___ SELECTED PASSAGE ___

More Listings For You Wackers To Look At
http://www.municibid.com/catalog.asp?catid=23&n=Cars


----------



## NoSoupForYou

Ford Think/Neighbor Electric Vehicle on municibid - Online Government Surplus Auctions - Police Auctions








Just in time for the holidays! Get the perfect gift for the eco conscious whacker in your life!


----------



## kwflatbed

NoSoupForYou said:


> Ford Think/Neighbor Electric Vehicle on municibid - Online Government Surplus Auctions - Police Auctions
> 
> 
> 
> 
> 
> 
> 
> 
> Just in time for the holidays! Get the perfect gift for the eco conscious whacker in your life!


Good rainy day ride for Snipe when he can't use the Segway.


----------



## CJIS

Danm and I thought we had an old fleet


----------



## niteowl1970

Step off bitches ! That sweet ride is MINE. I'm asking for Gall's gift certificate's for Christmas !!!! I plan on spending the winter on high visibility neighborhood patrols and assisting disabled vehicles on I-91. Don't worry I'm well versed in patrol procedures. I'll make sure to give the bluebirds a thumbs up as they roll up behind me.

___ STUDY MATERIAL ___

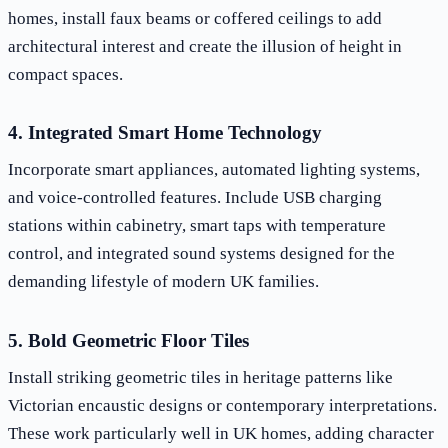
homes, install faux beams or coffered ceilings to add
architectural interest and create the illusion of height in
compact spaces.
4. Integrated Smart Home Technology
Incorporate smart appliances, automated lighting systems,
and voice-controlled features. Include USB charging
stations within cabinetry, smart taps with temperature
control, and integrated sound systems designed for the
demanding lifestyle of modern UK families.
5. Bold Geometric Floor Tiles
Install striking geometric tiles in heritage patterns like
Victorian encaustic designs or contemporary interpretations.
These work particularly well in UK homes, adding character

___

- [WHAT YOU HAVE TO DO] Pick up the forum thread on government surplus vehicle auctions after its last post and continue it. Nothing in the records is needed for this.

- [ANSWER AREA]
----------



## 7costanza

One of these would go very nicely with my new shiny MSP badge and ID.


----------



## Guest

7costanza said:


> One of these would go very nicely with my new shiny MSP badge and ID.


So, what you're saying is that you make it a habit to hang-out in the men's locker room at the Quincy Y?

Things that make you go hmmmmmm...........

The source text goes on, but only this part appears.